## TASK DIRECTIONS
Would you copy the listing below exactly, keeping the pictures out?

## DATASET CONTENT
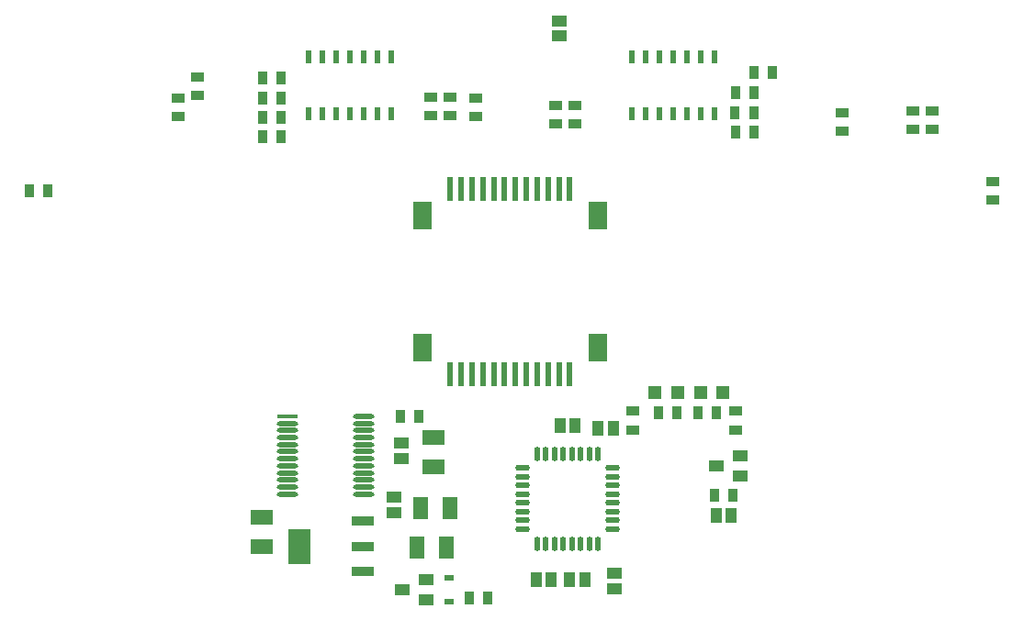
<source format=gtp>
G04*
G04 #@! TF.GenerationSoftware,Altium Limited,Altium Designer,23.10.1 (27)*
G04*
G04 Layer_Color=8421504*
%FSLAX44Y44*%
%MOMM*%
G71*
G04*
G04 #@! TF.SameCoordinates,E985FA8A-299A-4084-AA3F-4317102C53E2*
G04*
G04*
G04 #@! TF.FilePolarity,Positive*
G04*
G01*
G75*
%ADD17R,2.1500X0.9500*%
%ADD18R,2.1500X3.2500*%
%ADD19R,1.3500X1.1000*%
%ADD20R,0.8500X1.3000*%
%ADD21R,0.5800X1.1800*%
%ADD22R,1.3000X0.8500*%
%ADD23R,0.6000X2.2000*%
%ADD24R,1.8000X2.6000*%
%ADD25R,1.9536X0.4321*%
G04:AMPARAMS|DCode=26|XSize=1.9536mm|YSize=0.4321mm|CornerRadius=0.2161mm|HoleSize=0mm|Usage=FLASHONLY|Rotation=0.000|XOffset=0mm|YOffset=0mm|HoleType=Round|Shape=RoundedRectangle|*
%AMROUNDEDRECTD26*
21,1,1.9536,0.0000,0,0,0.0*
21,1,1.5215,0.4321,0,0,0.0*
1,1,0.4321,0.7607,0.0000*
1,1,0.4321,-0.7607,0.0000*
1,1,0.4321,-0.7607,0.0000*
1,1,0.4321,0.7607,0.0000*
%
%ADD26ROUNDEDRECTD26*%
%ADD27R,2.1300X1.4200*%
%ADD28R,1.4200X2.1300*%
%ADD29R,1.4000X1.0000*%
%ADD30R,0.8300X0.6300*%
%ADD31R,1.2000X1.2000*%
%ADD32R,1.1000X1.3500*%
%ADD33O,1.3500X0.5500*%
%ADD34O,0.5500X1.3500*%
D17*
X699000Y439000D02*
D03*
Y462000D02*
D03*
Y485000D02*
D03*
D18*
X641000Y462000D02*
D03*
D19*
X728000Y493000D02*
D03*
Y507000D02*
D03*
X880000Y947000D02*
D03*
Y933000D02*
D03*
X735000Y543000D02*
D03*
Y557000D02*
D03*
X931000Y437000D02*
D03*
Y423000D02*
D03*
D20*
X623500Y894000D02*
D03*
X606500D02*
D03*
X623500Y876000D02*
D03*
X606500D02*
D03*
X623500Y840000D02*
D03*
X606500D02*
D03*
X408500Y790000D02*
D03*
X391500D02*
D03*
X623500Y858000D02*
D03*
X606500D02*
D03*
X1043000Y844000D02*
D03*
X1060000D02*
D03*
X1043000Y881000D02*
D03*
X1060000D02*
D03*
X1042500Y862000D02*
D03*
X1059500D02*
D03*
X1076500Y899000D02*
D03*
X1059500D02*
D03*
X797500Y414000D02*
D03*
X814500D02*
D03*
X733500Y582000D02*
D03*
X750500D02*
D03*
X1025000Y585000D02*
D03*
X1008000D02*
D03*
X1023500Y509000D02*
D03*
X1040500D02*
D03*
X989000Y585000D02*
D03*
X972000D02*
D03*
D21*
X649400Y914100D02*
D03*
X662100D02*
D03*
X674800D02*
D03*
X687500D02*
D03*
X700200D02*
D03*
X712900D02*
D03*
X725600D02*
D03*
Y860900D02*
D03*
X712900D02*
D03*
X700200D02*
D03*
X687500D02*
D03*
X674800D02*
D03*
X662100D02*
D03*
X649400D02*
D03*
X1023100D02*
D03*
X1010400D02*
D03*
X997700D02*
D03*
X985000D02*
D03*
X972300D02*
D03*
X959600D02*
D03*
X946900D02*
D03*
Y914100D02*
D03*
X959600D02*
D03*
X972300D02*
D03*
X985000D02*
D03*
X997700D02*
D03*
X1010400D02*
D03*
X1023100D02*
D03*
D22*
X762000Y859500D02*
D03*
Y876500D02*
D03*
X780000Y859500D02*
D03*
Y876500D02*
D03*
X529000Y858500D02*
D03*
Y875500D02*
D03*
X547000Y878000D02*
D03*
Y895000D02*
D03*
X877000Y868500D02*
D03*
Y851500D02*
D03*
X803000Y876000D02*
D03*
Y859000D02*
D03*
X895000Y868500D02*
D03*
Y851500D02*
D03*
X1141000Y862000D02*
D03*
Y845000D02*
D03*
X1280000Y781500D02*
D03*
Y798500D02*
D03*
X1206000Y846500D02*
D03*
Y863500D02*
D03*
X1224000Y846500D02*
D03*
Y863500D02*
D03*
X1043000Y586500D02*
D03*
Y569500D02*
D03*
X948000Y586500D02*
D03*
Y569500D02*
D03*
D23*
X890000Y791500D02*
D03*
X880000D02*
D03*
X870000D02*
D03*
X860000D02*
D03*
X850000D02*
D03*
X840000D02*
D03*
X780000D02*
D03*
X790000D02*
D03*
X800000D02*
D03*
X830000D02*
D03*
X810000D02*
D03*
X820000D02*
D03*
X850000Y621000D02*
D03*
X860000D02*
D03*
X840000D02*
D03*
X870000D02*
D03*
X880000D02*
D03*
X890000D02*
D03*
X830000D02*
D03*
X820000D02*
D03*
X810000D02*
D03*
X800000D02*
D03*
X790000D02*
D03*
X780000D02*
D03*
D24*
X754000Y767500D02*
D03*
X916000D02*
D03*
X754000Y645000D02*
D03*
X916000D02*
D03*
D25*
X629747Y581750D02*
D03*
D26*
Y575250D02*
D03*
Y568750D02*
D03*
Y562250D02*
D03*
Y555750D02*
D03*
Y549250D02*
D03*
Y542750D02*
D03*
Y536250D02*
D03*
Y529750D02*
D03*
Y523250D02*
D03*
Y516750D02*
D03*
Y510250D02*
D03*
X700253D02*
D03*
Y516750D02*
D03*
Y523250D02*
D03*
Y529750D02*
D03*
Y536250D02*
D03*
Y542750D02*
D03*
Y549250D02*
D03*
Y555750D02*
D03*
Y562250D02*
D03*
Y568750D02*
D03*
Y575250D02*
D03*
Y581750D02*
D03*
D27*
X606000Y489000D02*
D03*
Y462000D02*
D03*
X764000Y535500D02*
D03*
Y562500D02*
D03*
D28*
X776500Y461000D02*
D03*
X749500D02*
D03*
X779250Y497000D02*
D03*
X752250D02*
D03*
D29*
X758000Y412500D02*
D03*
Y431500D02*
D03*
X736000Y422000D02*
D03*
X1025000Y536000D02*
D03*
X1047000Y545500D02*
D03*
Y526500D02*
D03*
D30*
X779000Y433150D02*
D03*
Y410850D02*
D03*
D31*
X1031500Y604250D02*
D03*
X1010500D02*
D03*
X989750Y604000D02*
D03*
X968750D02*
D03*
D32*
X1025000Y490000D02*
D03*
X1039000D02*
D03*
X930000Y571000D02*
D03*
X916000D02*
D03*
X881000Y573000D02*
D03*
X895000D02*
D03*
X859000Y431000D02*
D03*
X873000D02*
D03*
X890000D02*
D03*
X904000D02*
D03*
D33*
X846500Y478000D02*
D03*
Y486000D02*
D03*
Y494000D02*
D03*
Y502000D02*
D03*
Y510000D02*
D03*
Y518000D02*
D03*
Y526000D02*
D03*
Y534000D02*
D03*
X929500D02*
D03*
Y526000D02*
D03*
Y518000D02*
D03*
Y510000D02*
D03*
Y502000D02*
D03*
Y494000D02*
D03*
Y486000D02*
D03*
Y478000D02*
D03*
D34*
X860000Y547500D02*
D03*
X868000D02*
D03*
X876000D02*
D03*
X884000D02*
D03*
X892000D02*
D03*
X900000D02*
D03*
X908000D02*
D03*
X916000D02*
D03*
Y464500D02*
D03*
X908000D02*
D03*
X900000D02*
D03*
X892000D02*
D03*
X884000D02*
D03*
X876000D02*
D03*
X868000D02*
D03*
X860000D02*
D03*
M02*

</source>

## WRITTEN REPLY
<source format=gtp>
G04*
G04 #@! TF.GenerationSoftware,Altium Limited,Altium Designer,23.10.1 (27)*
G04*
G04 Layer_Color=8421504*
%FSLAX44Y44*%
%MOMM*%
G71*
G04*
G04 #@! TF.SameCoordinates,E985FA8A-299A-4084-AA3F-4317102C53E2*
G04*
G04*
G04 #@! TF.FilePolarity,Positive*
G04*
G01*
G75*
%ADD17R,2.1500X0.9500*%
%ADD18R,2.1500X3.2500*%
%ADD19R,1.3500X1.1000*%
%ADD20R,0.8500X1.3000*%
%ADD21R,0.5800X1.1800*%
%ADD22R,1.3000X0.8500*%
%ADD23R,0.6000X2.2000*%
%ADD24R,1.8000X2.6000*%
%ADD25R,1.9536X0.4321*%
G04:AMPARAMS|DCode=26|XSize=1.9536mm|YSize=0.4321mm|CornerRadius=0.2161mm|HoleSize=0mm|Usage=FLASHONLY|Rotation=0.000|XOffset=0mm|YOffset=0mm|HoleType=Round|Shape=RoundedRectangle|*
%AMROUNDEDRECTD26*
21,1,1.9536,0.0000,0,0,0.0*
21,1,1.5215,0.4321,0,0,0.0*
1,1,0.4321,0.7607,0.0000*
1,1,0.4321,-0.7607,0.0000*
1,1,0.4321,-0.7607,0.0000*
1,1,0.4321,0.7607,0.0000*
%
%ADD26ROUNDEDRECTD26*%
%ADD27R,2.1300X1.4200*%
%ADD28R,1.4200X2.1300*%
%ADD29R,1.4000X1.0000*%
%ADD30R,0.8300X0.6300*%
%ADD31R,1.2000X1.2000*%
%ADD32R,1.1000X1.3500*%
%ADD33O,1.3500X0.5500*%
%ADD34O,0.5500X1.3500*%
D17*
X699000Y439000D02*
D03*
Y462000D02*
D03*
Y485000D02*
D03*
D18*
X641000Y462000D02*
D03*
D19*
X728000Y493000D02*
D03*
Y507000D02*
D03*
X880000Y947000D02*
D03*
Y933000D02*
D03*
X735000Y543000D02*
D03*
Y557000D02*
D03*
X931000Y437000D02*
D03*
Y423000D02*
D03*
D20*
X623500Y894000D02*
D03*
X606500D02*
D03*
X623500Y876000D02*
D03*
X606500D02*
D03*
X623500Y840000D02*
D03*
X606500D02*
D03*
X408500Y790000D02*
D03*
X391500D02*
D03*
X623500Y858000D02*
D03*
X606500D02*
D03*
X1043000Y844000D02*
D03*
X1060000D02*
D03*
X1043000Y881000D02*
D03*
X1060000D02*
D03*
X1042500Y862000D02*
D03*
X1059500D02*
D03*
X1076500Y899000D02*
D03*
X1059500D02*
D03*
X797500Y414000D02*
D03*
X814500D02*
D03*
X733500Y582000D02*
D03*
X750500D02*
D03*
X1025000Y585000D02*
D03*
X1008000D02*
D03*
X1023500Y509000D02*
D03*
X1040500D02*
D03*
X989000Y585000D02*
D03*
X972000D02*
D03*
D21*
X649400Y914100D02*
D03*
X662100D02*
D03*
X674800D02*
D03*
X687500D02*
D03*
X700200D02*
D03*
X712900D02*
D03*
X725600D02*
D03*
Y860900D02*
D03*
X712900D02*
D03*
X700200D02*
D03*
X687500D02*
D03*
X674800D02*
D03*
X662100D02*
D03*
X649400D02*
D03*
X1023100D02*
D03*
X1010400D02*
D03*
X997700D02*
D03*
X985000D02*
D03*
X972300D02*
D03*
X959600D02*
D03*
X946900D02*
D03*
Y914100D02*
D03*
X959600D02*
D03*
X972300D02*
D03*
X985000D02*
D03*
X997700D02*
D03*
X1010400D02*
D03*
X1023100D02*
D03*
D22*
X762000Y859500D02*
D03*
Y876500D02*
D03*
X780000Y859500D02*
D03*
Y876500D02*
D03*
X529000Y858500D02*
D03*
Y875500D02*
D03*
X547000Y878000D02*
D03*
Y895000D02*
D03*
X877000Y868500D02*
D03*
Y851500D02*
D03*
X803000Y876000D02*
D03*
Y859000D02*
D03*
X895000Y868500D02*
D03*
Y851500D02*
D03*
X1141000Y862000D02*
D03*
Y845000D02*
D03*
X1280000Y781500D02*
D03*
Y798500D02*
D03*
X1206000Y846500D02*
D03*
Y863500D02*
D03*
X1224000Y846500D02*
D03*
Y863500D02*
D03*
X1043000Y586500D02*
D03*
Y569500D02*
D03*
X948000Y586500D02*
D03*
Y569500D02*
D03*
D23*
X890000Y791500D02*
D03*
X880000D02*
D03*
X870000D02*
D03*
X860000D02*
D03*
X850000D02*
D03*
X840000D02*
D03*
X780000D02*
D03*
X790000D02*
D03*
X800000D02*
D03*
X830000D02*
D03*
X810000D02*
D03*
X820000D02*
D03*
X850000Y621000D02*
D03*
X860000D02*
D03*
X840000D02*
D03*
X870000D02*
D03*
X880000D02*
D03*
X890000D02*
D03*
X830000D02*
D03*
X820000D02*
D03*
X810000D02*
D03*
X800000D02*
D03*
X790000D02*
D03*
X780000D02*
D03*
D24*
X754000Y767500D02*
D03*
X916000D02*
D03*
X754000Y645000D02*
D03*
X916000D02*
D03*
D25*
X629747Y581750D02*
D03*
D26*
Y575250D02*
D03*
Y568750D02*
D03*
Y562250D02*
D03*
Y555750D02*
D03*
Y549250D02*
D03*
Y542750D02*
D03*
Y536250D02*
D03*
Y529750D02*
D03*
Y523250D02*
D03*
Y516750D02*
D03*
Y510250D02*
D03*
X700253D02*
D03*
Y516750D02*
D03*
Y523250D02*
D03*
Y529750D02*
D03*
Y536250D02*
D03*
Y542750D02*
D03*
Y549250D02*
D03*
Y555750D02*
D03*
Y562250D02*
D03*
Y568750D02*
D03*
Y575250D02*
D03*
Y581750D02*
D03*
D27*
X606000Y489000D02*
D03*
Y462000D02*
D03*
X764000Y535500D02*
D03*
Y562500D02*
D03*
D28*
X776500Y461000D02*
D03*
X749500D02*
D03*
X779250Y497000D02*
D03*
X752250D02*
D03*
D29*
X758000Y412500D02*
D03*
Y431500D02*
D03*
X736000Y422000D02*
D03*
X1025000Y536000D02*
D03*
X1047000Y545500D02*
D03*
Y526500D02*
D03*
D30*
X779000Y433150D02*
D03*
Y410850D02*
D03*
D31*
X1031500Y604250D02*
D03*
X1010500D02*
D03*
X989750Y604000D02*
D03*
X968750D02*
D03*
D32*
X1025000Y490000D02*
D03*
X1039000D02*
D03*
X930000Y571000D02*
D03*
X916000D02*
D03*
X881000Y573000D02*
D03*
X895000D02*
D03*
X859000Y431000D02*
D03*
X873000D02*
D03*
X890000D02*
D03*
X904000D02*
D03*
D33*
X846500Y478000D02*
D03*
Y486000D02*
D03*
Y494000D02*
D03*
Y502000D02*
D03*
Y510000D02*
D03*
Y518000D02*
D03*
Y526000D02*
D03*
Y534000D02*
D03*
X929500D02*
D03*
Y526000D02*
D03*
Y518000D02*
D03*
Y510000D02*
D03*
Y502000D02*
D03*
Y494000D02*
D03*
Y486000D02*
D03*
Y478000D02*
D03*
D34*
X860000Y547500D02*
D03*
X868000D02*
D03*
X876000D02*
D03*
X884000D02*
D03*
X892000D02*
D03*
X900000D02*
D03*
X908000D02*
D03*
X916000D02*
D03*
Y464500D02*
D03*
X908000D02*
D03*
X900000D02*
D03*
X892000D02*
D03*
X884000D02*
D03*
X876000D02*
D03*
X868000D02*
D03*
X860000D02*
D03*
M02*

</source>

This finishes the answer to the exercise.